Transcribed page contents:
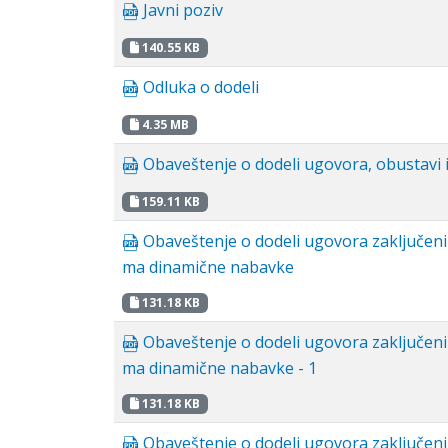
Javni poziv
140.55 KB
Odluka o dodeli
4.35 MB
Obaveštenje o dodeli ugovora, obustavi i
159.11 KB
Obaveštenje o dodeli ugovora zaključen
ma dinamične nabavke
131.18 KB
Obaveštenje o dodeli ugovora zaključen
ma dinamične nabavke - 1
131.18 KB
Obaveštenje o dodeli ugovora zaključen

---

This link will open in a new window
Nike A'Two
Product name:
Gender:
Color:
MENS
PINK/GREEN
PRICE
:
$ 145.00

--

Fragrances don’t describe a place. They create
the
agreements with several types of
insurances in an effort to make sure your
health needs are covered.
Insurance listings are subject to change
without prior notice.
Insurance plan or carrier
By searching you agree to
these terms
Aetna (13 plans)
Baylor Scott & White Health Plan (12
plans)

*WORK REQUIRED:*
Once you have checked the entries above, say how many lines include the word "nabavke", and nothing beyond the number.

*RESULT OF THIS TASK:*
2